▸ Texte fourni
------------------------------

CAA de NANTES, 6ème chambre, 23 novembre 2021, 20NT02765, Inédit au recueil Lebon

  • Université·
  • Harcèlement moral·
  • Justice administrative·
  • Étudiant·
  • Victime·
  • Tribunaux administratifs·
  • Fonctionnaire·
  • Conditions de travail·
  • Conférence·
  • Préjudice

Chronologie de l’affaire

Commentaire0

Augmentez la visibilité de votre blog juridique : vos commentaires d’arrêts peuvent très simplement apparaitre sur toutes les décisions concernées. 

Sur la décision

Référence :
CAA Nantes, 6e ch., 23 nov. 2021, n° 20NT02765
Juridiction : Cour administrative d'appel de Nantes
Numéro : 20NT02765
Importance : Inédit au recueil Lebon
Type de recours : Plein contentieux
Décision précédente : Tribunal administratif d'Orléans, 29 juin 2020, N° 1800906
Identifiant Légifrance : CETATEXT000044361843

Sur les parties

Texte intégral

Vu la procédure suivante :

Procédure contentieuse antérieure :

M. A… B… a demandé au tribunal administratif d’Orléans de condamner l’université d’Orléans à lui verser la somme de 70 000 euros en réparation des préjudices qu’il a subis du fait d’actes de harcèlement moral dont il estime avoir été victime, somme majorée des intérêts au taux légal à compter du 7 novembre 2017 et de la capitalisation de ces intérêts.

------------------------------

▸ Matériel extrait
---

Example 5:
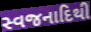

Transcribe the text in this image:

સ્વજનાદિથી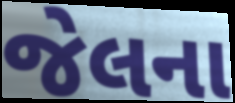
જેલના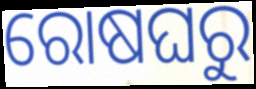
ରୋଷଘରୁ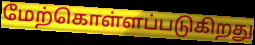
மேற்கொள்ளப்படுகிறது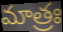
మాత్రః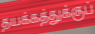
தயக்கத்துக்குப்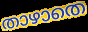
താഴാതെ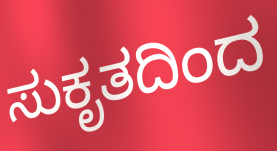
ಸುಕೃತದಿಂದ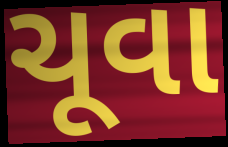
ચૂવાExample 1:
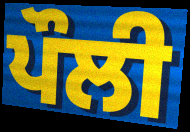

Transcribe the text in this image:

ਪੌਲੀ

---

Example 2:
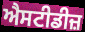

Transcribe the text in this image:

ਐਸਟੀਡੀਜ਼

------------------------------

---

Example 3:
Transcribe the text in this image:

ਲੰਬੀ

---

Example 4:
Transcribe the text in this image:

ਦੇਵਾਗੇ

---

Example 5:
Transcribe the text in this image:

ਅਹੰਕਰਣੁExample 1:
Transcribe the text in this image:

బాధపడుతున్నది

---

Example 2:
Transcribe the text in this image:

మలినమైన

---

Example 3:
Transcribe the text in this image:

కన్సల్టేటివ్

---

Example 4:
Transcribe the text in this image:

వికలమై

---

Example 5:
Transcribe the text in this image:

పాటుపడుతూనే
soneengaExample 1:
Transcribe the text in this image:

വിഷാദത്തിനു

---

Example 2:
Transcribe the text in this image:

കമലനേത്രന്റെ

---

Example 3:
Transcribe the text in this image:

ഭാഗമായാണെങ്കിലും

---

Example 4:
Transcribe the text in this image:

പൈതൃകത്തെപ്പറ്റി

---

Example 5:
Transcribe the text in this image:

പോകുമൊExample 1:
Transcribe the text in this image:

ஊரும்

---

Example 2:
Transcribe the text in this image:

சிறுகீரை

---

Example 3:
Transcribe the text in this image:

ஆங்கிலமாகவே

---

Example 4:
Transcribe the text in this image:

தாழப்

------------------------------

▸ Liste des tâches
A. Dans la décision de la cour administrative d'appel de Nantes, quel montant M. A… B… demandait-il à l'université d'Orléans ?
B. D'après la décision de la cour administrative d'appel de Nantes, pourquoi M. A… B… réclamait-il une somme à l'université d'Orléans ? Répondez en une à trois phrases.
C. Rédigez la suite de la décision de la cour administrative d'appel de Nantes, après son dernier paragraphe.
Ce matériel est indépendant de la décision de justice.

▸ Réponses par tâche
A. 70 000 euros.

B. Il réclamait cette somme en réparation des préjudices subis du fait d'actes de harcèlement moral. Il estime en avoir été victime.

C.
Par un jugement n° 1800906 du 30 juin 2020, le tribunal administratif d’Orléans a rejeté sa demande (article 1er) et a mis à la charge de M. B… une somme de 1 200 euros au titre de l’article L. 761-1 du code de justice administrative (article 2).

Procédure devant la cour :

Par une requête, enregistrée le 4 septembre 2020, M. B…, représenté par Me Paragyios, demande à la cour :

1°) d’annuler ce jugement ;

2°) de condamner l’université d’Orléans à lui verser la somme de 70 000 euros, somme majorée des intérêts et de la capitalisation ;

3°) de mettre à la charge de l’université d’Orléans une somme de 5 000 euros au titre de l’article L. 761-1 du code de justice administrative.

Il soutient que :

 – il a été victime d’agissements de harcèlement moral ayant conduit à une dégradation de ses conditions de travail, ayant conduit à l’évincer de son poste de directeur-adjoint de l’institut d’administration des entreprises ;

 – cette situation lui a causé un préjudice de carrière et un préjudice moral.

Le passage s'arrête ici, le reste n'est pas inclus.